Stored data
|---|
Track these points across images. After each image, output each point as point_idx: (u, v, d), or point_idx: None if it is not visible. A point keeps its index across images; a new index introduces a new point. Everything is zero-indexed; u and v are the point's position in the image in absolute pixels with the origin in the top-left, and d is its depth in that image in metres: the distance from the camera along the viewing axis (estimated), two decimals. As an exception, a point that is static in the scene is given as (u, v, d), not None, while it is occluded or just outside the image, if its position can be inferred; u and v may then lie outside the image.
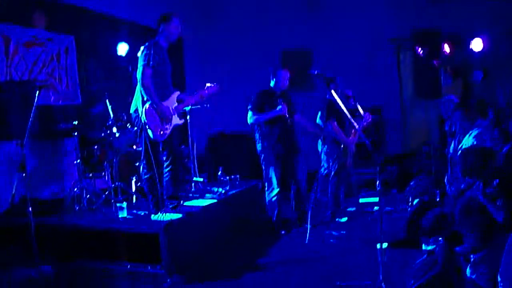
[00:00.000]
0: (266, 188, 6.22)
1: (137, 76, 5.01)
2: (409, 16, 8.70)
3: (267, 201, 6.21)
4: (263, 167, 6.18)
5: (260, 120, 6.07)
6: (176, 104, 5.26)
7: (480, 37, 8.14)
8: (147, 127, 4.95)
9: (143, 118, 4.94)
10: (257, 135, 6.18)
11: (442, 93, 8.06)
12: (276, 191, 6.08)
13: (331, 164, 6.44)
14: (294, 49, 9.61)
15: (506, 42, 8.34)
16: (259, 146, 6.16)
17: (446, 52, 8.05)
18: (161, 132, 5.03)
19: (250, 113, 6.09)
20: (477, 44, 8.18)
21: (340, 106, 4.47)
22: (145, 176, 5.22)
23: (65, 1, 6.88)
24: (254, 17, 9.75)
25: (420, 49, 7.66)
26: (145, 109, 4.94)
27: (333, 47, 9.22)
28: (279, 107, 5.92)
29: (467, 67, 8.81)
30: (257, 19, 9.73)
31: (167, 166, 5.31)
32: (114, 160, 6.11)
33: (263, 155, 6.13)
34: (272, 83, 6.17)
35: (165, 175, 5.32)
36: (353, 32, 9.11)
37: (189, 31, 6.76)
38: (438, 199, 5.92)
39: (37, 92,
|---|
WORK TO BE COMPLETED: Above this instruction are the records; retype exactly the lines from the one containing "4: (263, 167, 6.18)" up to and including the one containing "27: (333, 47, 9.22)".

RESULT BELOW:
4: (263, 167, 6.18)
5: (260, 120, 6.07)
6: (176, 104, 5.26)
7: (480, 37, 8.14)
8: (147, 127, 4.95)
9: (143, 118, 4.94)
10: (257, 135, 6.18)
11: (442, 93, 8.06)
12: (276, 191, 6.08)
13: (331, 164, 6.44)
14: (294, 49, 9.61)
15: (506, 42, 8.34)
16: (259, 146, 6.16)
17: (446, 52, 8.05)
18: (161, 132, 5.03)
19: (250, 113, 6.09)
20: (477, 44, 8.18)
21: (340, 106, 4.47)
22: (145, 176, 5.22)
23: (65, 1, 6.88)
24: (254, 17, 9.75)
25: (420, 49, 7.66)
26: (145, 109, 4.94)
27: (333, 47, 9.22)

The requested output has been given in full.